Bad Things Come in Small Packages Too
In April of this year, it was announced that AT&T Inc. will pay $25 million to settle a Federal Communications Commission investigation over three data breaches that exposed the personal information of about 280,000 customers.
The violations happened at AT&T’s (NYSE: T) call centers in Mexico, Colombia, and the Philippines. The data breaches involved the unauthorized disclosure of customers’ names, full or partial Social Security numbers, and unauthorized access to protected account-related data, known as customer proprietary network information (CPNI).
The FCC said data breaches occurred when AT&T employees at the call centers accessed customer records without authorization. These employees accessed CPNI while gathering other personal information used to request handset unlock codes for AT&T mobile phones, and then provided that information to unauthorized third parties.
Firestorm President Jim Satterfield was surprised then, when yesterday a communication arrived from AT&T vendor C Space that carried its former Communispace branding [Communispace rebranded to C Space in June of this year] and contained a username and password to the AT&T Small Business Community Team.
The email read, in part:
“Welcome Jim Satterfield to AT&T where you will be joining the Small Business Community team. I hope you will enjoy it here as much as we will enjoy having you as part of the team.”
and contained user login credentials. About 3 hours later, Jim received another email reading:
“You may have received a “Welcome” email from[Communispace Email] today. This email was sent in error. Please be assured that your personal information is safe with us and has not been compromised due to this administrative error.
We apologize for the inconvenience and any confusion this may have caused. You can delete the email and disregard it.
We have taken measures to ensure that mistakes like this do not happen in the future.
If you have any questions or concerns, please contact [Communispace HelpDesk Email]“
Said Firestorm Managing Director Jack Healey: “Of the different types of breach, this is referred to as a ‘glitch’- the unintentional release of data. C Space most likely sent the request to the wrong group, or an unapproved group. It makes AT&T look bad, and in this climate of cyber breach probably created hundreds of hours of work to soothe the nerves of customers.”
While on the surface, this appears as a slight error related to AT&T’s Small Business Community, Jim also saw this as an example of how a small vendor can create problems for their larger client – especially in light of recent challenges AT&T has experienced; one might expect a higher level of due diligence. Jim explained:
“This event appears not to be a significant problem. The details will be known over time. This event does show that it is easy for a supplier to take actions that can immediately impact a company, release information, or cause a significant problem.

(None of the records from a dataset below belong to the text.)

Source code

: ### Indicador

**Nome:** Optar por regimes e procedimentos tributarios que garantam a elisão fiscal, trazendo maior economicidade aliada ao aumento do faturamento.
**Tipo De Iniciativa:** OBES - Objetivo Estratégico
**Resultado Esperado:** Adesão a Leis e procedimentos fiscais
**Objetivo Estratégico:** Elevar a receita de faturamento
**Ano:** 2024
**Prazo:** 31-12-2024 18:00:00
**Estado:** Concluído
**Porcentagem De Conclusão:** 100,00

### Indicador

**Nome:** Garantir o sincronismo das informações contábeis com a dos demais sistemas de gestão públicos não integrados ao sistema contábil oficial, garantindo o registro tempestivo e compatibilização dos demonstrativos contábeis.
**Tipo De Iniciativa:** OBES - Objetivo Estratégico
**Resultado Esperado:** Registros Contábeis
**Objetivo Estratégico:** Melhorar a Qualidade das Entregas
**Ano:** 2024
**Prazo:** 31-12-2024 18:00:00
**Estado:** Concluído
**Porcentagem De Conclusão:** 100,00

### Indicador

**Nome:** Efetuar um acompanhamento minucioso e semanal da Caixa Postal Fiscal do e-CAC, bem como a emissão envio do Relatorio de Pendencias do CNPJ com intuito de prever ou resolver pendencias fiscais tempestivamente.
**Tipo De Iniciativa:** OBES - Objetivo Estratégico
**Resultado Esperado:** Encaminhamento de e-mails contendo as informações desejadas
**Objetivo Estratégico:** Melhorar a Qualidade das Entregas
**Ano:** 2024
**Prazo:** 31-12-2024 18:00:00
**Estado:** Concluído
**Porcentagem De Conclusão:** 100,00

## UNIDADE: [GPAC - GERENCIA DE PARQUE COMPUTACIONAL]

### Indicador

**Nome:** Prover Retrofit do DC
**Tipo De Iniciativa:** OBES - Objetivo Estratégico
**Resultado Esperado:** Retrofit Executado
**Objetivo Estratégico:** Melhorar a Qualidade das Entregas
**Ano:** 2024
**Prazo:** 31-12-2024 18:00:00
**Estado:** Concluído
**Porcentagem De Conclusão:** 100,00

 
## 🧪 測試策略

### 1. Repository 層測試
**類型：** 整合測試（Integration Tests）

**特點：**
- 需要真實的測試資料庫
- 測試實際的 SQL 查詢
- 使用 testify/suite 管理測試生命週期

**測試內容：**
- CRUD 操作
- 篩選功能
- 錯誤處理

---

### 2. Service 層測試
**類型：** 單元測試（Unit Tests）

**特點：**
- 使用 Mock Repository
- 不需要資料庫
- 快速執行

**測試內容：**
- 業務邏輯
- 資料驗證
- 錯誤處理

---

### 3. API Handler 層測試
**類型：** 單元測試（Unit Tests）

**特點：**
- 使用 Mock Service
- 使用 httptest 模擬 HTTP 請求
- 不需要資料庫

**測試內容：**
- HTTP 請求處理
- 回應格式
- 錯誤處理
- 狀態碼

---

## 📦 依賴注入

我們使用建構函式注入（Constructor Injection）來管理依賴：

Note, that there was a 3-hour time difference from the initial email until the retraction email from the vendor. I assume there was a less than happy call from AT&T to C Space (formerly Communispace). Every company must continuously monitor for cyber-events.
These emails show the vendor had the AT&T customer’s name, username, email, password, and whatever profile information that the AT&T shared. The vendor’s name change could indicate that AT&T and their customer’s data could have changed hands without approval of AT&T.
This is why testing client cyber-security plans, cyber-crisis response plans, and cyber-crisis communications is critical.
The Firestorm® Intelligence Network monitoring empowers clients to listen, then look, and act appropriately.
Not all cyber-breaches, can be seen this quickly or publicly. The average cyber breach exists for over 240 days before discovery. Imagine the damage.
Are you ready? How do you know? Are you sure? These questions also apply all cyber-events.”